On Wednesday, California state lawmakers will review a bill that would require pharmaceutical companies to give advance notice if they plan to introduce drugs that cost $10,000 or more (per year or per course of treatment) or raise the price on existing medications by more than certain percentages. They also would be obliged to justify those costs within 30 days — although the legislation is not clear on how they’d need to do so.
The bill also would require health plans to report annually how much they spend on prescription drugs.
Proposals in other states have included requiring pharmaceutical companies to report closely held research and development costs to government agencies, creating pharmaceutical review commissions and allowing government health programs not to cover certain high-priced drugs.
Most of the measures have stalled this year, except in California, New Jersey and Pennsylvania, according to the National Council of State Legislatures. Supporters of such legislation attribute their failure to proceed in most states to strong pressure from the pharmaceutical industry.
Rising prescription drug costs have been hotly debated, especially since Martin Shkreli, a now-disgraced pharmaceutical executive, obtained the manufacturing license for a lifesaving antiparasitic drug and last year hiked its price by more than 5,000 percent. With that episode as an extreme example, policymakers have been searching for ways to prevent price gouging.
Supporters of the California bill say advance notice of price increases can help drug purchasers negotiate the best deal for consumers.
But drug companies say the legislation could prompt “hoarding” by large pharmacies because once they learned of a price hike, they could buy up the existing cheaper supply.
The industry says transparency measures threaten their fundamental business interests.
“Disclosing that information is revealing very commercially sensitive information to a large population, which could frankly undermine competition and yield unintended consequences,” said Priscilla VanderVeer, deputy vice president of state communications at the Pharmaceutical Research and Manufacturers of America (PhRMA).
VanderVeer said a drug’s sticker price does not give an accurate picture of what it actually costs, since the price is almost always negotiated down.
Chapin, the RAND senior researcher, noted that current patent rules give drugmakers the power to charge high prices as a reward for innovation.

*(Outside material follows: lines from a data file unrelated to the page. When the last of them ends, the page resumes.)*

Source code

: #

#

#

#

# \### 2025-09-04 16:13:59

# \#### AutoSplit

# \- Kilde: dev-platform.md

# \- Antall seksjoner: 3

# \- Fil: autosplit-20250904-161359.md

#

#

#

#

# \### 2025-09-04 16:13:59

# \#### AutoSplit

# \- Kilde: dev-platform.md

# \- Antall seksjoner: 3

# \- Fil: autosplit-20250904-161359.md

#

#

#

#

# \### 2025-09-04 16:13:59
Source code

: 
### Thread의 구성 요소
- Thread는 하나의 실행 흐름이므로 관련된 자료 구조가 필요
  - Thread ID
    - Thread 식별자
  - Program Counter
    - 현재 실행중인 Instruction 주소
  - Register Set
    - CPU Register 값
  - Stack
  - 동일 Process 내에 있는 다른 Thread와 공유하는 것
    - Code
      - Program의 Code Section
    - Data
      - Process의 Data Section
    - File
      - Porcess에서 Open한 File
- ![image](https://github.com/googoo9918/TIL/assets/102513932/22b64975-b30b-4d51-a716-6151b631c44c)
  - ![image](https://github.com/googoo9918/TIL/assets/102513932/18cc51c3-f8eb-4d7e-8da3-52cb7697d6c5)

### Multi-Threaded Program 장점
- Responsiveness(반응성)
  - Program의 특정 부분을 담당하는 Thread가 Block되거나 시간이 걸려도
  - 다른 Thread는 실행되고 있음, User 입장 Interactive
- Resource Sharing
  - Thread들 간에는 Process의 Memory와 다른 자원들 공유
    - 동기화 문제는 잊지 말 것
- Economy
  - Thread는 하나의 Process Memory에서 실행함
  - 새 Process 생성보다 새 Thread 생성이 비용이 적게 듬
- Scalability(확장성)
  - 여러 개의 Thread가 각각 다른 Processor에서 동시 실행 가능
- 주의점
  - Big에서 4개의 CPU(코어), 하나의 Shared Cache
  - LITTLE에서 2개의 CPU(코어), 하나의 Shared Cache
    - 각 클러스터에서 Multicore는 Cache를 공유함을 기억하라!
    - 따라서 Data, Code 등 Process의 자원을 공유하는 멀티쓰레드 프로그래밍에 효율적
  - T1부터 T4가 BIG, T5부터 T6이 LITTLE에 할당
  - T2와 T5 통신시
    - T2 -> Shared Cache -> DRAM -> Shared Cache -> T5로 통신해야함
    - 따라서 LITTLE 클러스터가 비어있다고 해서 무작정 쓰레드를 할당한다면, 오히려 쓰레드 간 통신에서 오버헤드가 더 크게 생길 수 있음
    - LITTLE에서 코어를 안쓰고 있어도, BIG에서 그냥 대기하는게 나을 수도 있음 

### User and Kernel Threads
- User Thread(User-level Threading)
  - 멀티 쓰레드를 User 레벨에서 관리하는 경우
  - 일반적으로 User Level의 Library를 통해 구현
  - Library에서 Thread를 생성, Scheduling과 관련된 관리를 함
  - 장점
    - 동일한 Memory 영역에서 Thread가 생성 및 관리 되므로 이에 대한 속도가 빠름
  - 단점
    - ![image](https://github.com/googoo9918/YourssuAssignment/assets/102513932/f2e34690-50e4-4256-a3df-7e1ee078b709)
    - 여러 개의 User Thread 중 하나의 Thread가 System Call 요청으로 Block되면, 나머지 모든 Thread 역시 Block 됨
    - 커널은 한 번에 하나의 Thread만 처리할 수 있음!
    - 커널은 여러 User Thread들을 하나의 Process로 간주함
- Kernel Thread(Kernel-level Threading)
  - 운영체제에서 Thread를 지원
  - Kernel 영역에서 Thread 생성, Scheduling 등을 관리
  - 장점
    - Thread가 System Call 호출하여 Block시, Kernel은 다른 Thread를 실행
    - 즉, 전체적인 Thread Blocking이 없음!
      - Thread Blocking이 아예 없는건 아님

“Through the system of patent protection, we’ve created monopoly power [for] pharmaceutical companies,” he said, but added that he can’t imagine that system being scrapped.
Instead, he said, drug price discussions should focus on the “reasonable bounds” of pricing, and the cost of a medication should reflect how much it advances the practice of medicine.
“There has to be some limit,” said Chapin. “It shouldn’t be the case that [a] firm can just charge a sky’s-the-limit price.”
Ameet Sarpatwari, a professor at Harvard Medical School, said transparency measures could arm lawmakers with information to help them enact other, more fundamental policy changes. Actually controlling drug prices would likely require federal action, he said, such as allowing state Medicaid programs to keep high-cost drugs off their formularies.
California Public Employees’ Retirement System (CalPERS), which in 2014 spent $1.8 billion on prescription drugs for its 1.4 million members, says it already benefits from its own efforts to collect pharmacy spending information from health plans every year. That data has helped the agency decide how much more to charge enrollees for drugs and to determine the list of drugs it covers.
CalPERS supports California’s transparency bill, calling it a first step towards bringing drug prices down.
“You can’t ask the questions relative to costs when folks don’t know what the costs are,” said Doug McKeever, CalPERS’ deputy executive officer for benefit programs policy and planning. “It gives us opportunities to collectively say, ‘how can we work together collaboratively to address these cost increases?’”
For now, CalPERS’ cost-cutting measures have helped protect the agency’s bottom line primarily by requiring members to pay more or have less choice. But the agency believes more widespread drug price transparency might allow health care payers to negotiate better prices later on, easing the pain for consumers.
Public Citizen, a national public advocacy group, supports state transparency measures as well, but it says they should have enough teeth to “open up [the] black box” of research and development costs. Without that, policymakers would not have adequate information to vet industry claims about costs, said Steven Knievel, an organizer with Public Citizen’s Global Access to Medicines program.
California’s drug price transparency measure would be more useful, Knievel said, if it required disclosure of such costs, which some other state measures have called for.
If policymakers don’t push to make information available as broadly as necessary to change the drug price conversation, Knievel added, proposed transparency measures risk becoming no more than “PR for policymakers that want to be seen as tough on the drug companies.”
The group is also pushing for federal action to suppress drug prices. It says it wants government officials to step in when drugs developed using public funds are not sold on “reasonable terms.”